### Task requirements
Starting at the line containing "359 413 1969" and ending at the line containing "318 27 3201", print every line of the material below exactly, both ends included, and stop there.

### Dataset records

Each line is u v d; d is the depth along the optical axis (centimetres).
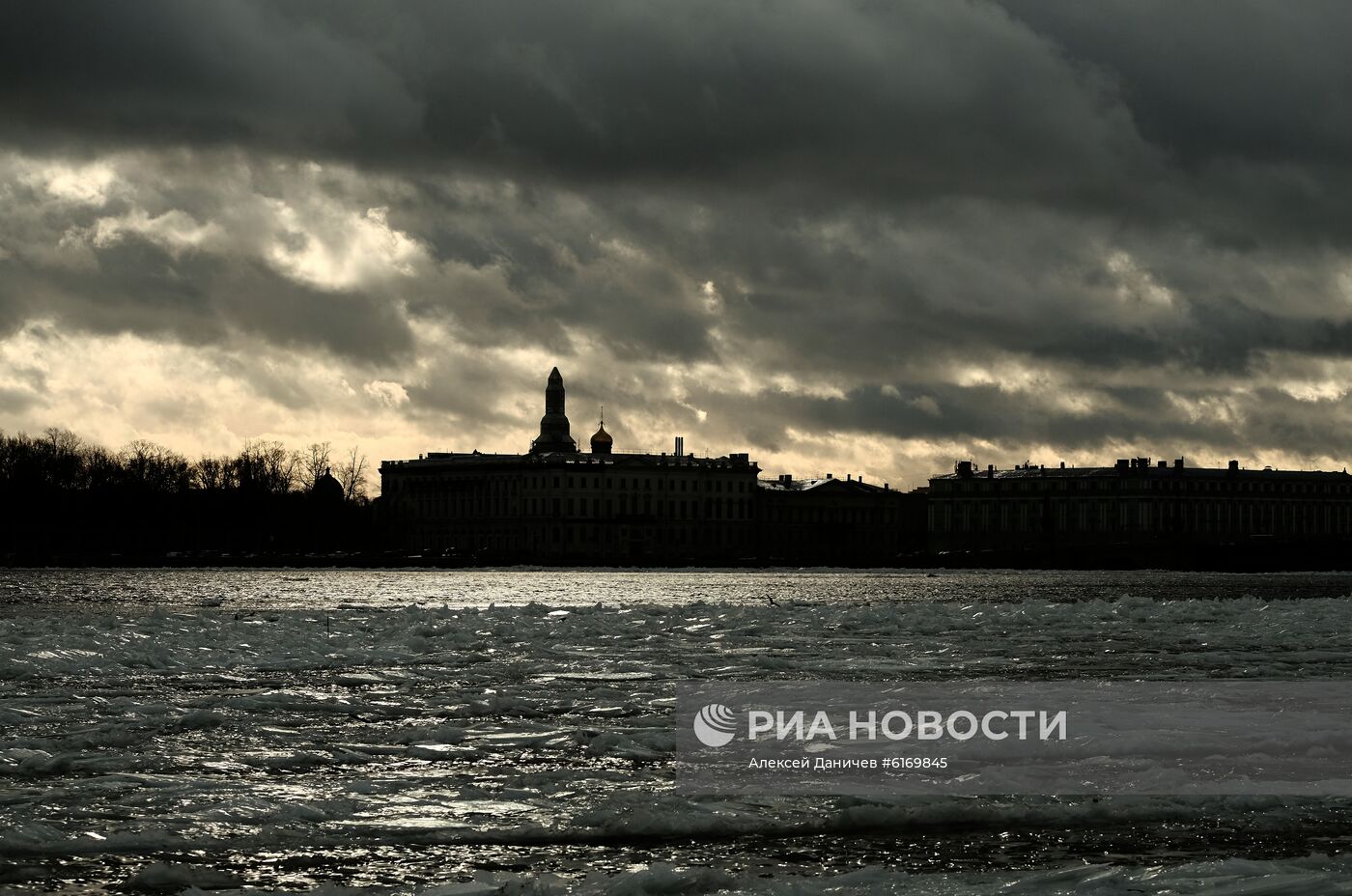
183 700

--

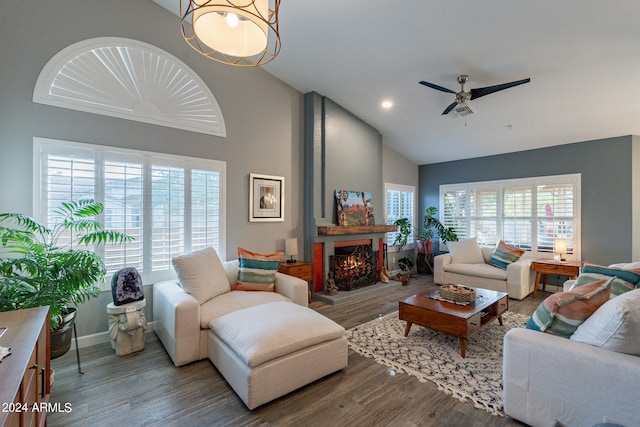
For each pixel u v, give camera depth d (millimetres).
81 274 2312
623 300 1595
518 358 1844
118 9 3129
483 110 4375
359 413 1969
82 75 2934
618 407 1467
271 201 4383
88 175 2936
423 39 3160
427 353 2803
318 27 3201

---

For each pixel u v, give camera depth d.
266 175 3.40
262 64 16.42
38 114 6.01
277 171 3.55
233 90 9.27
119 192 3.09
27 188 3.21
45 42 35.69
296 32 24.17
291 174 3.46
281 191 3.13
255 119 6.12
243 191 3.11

### Answer to this problem
359 413 1969
82 75 2934
618 407 1467
271 201 4383
88 175 2936
423 39 3160
427 353 2803
318 27 3201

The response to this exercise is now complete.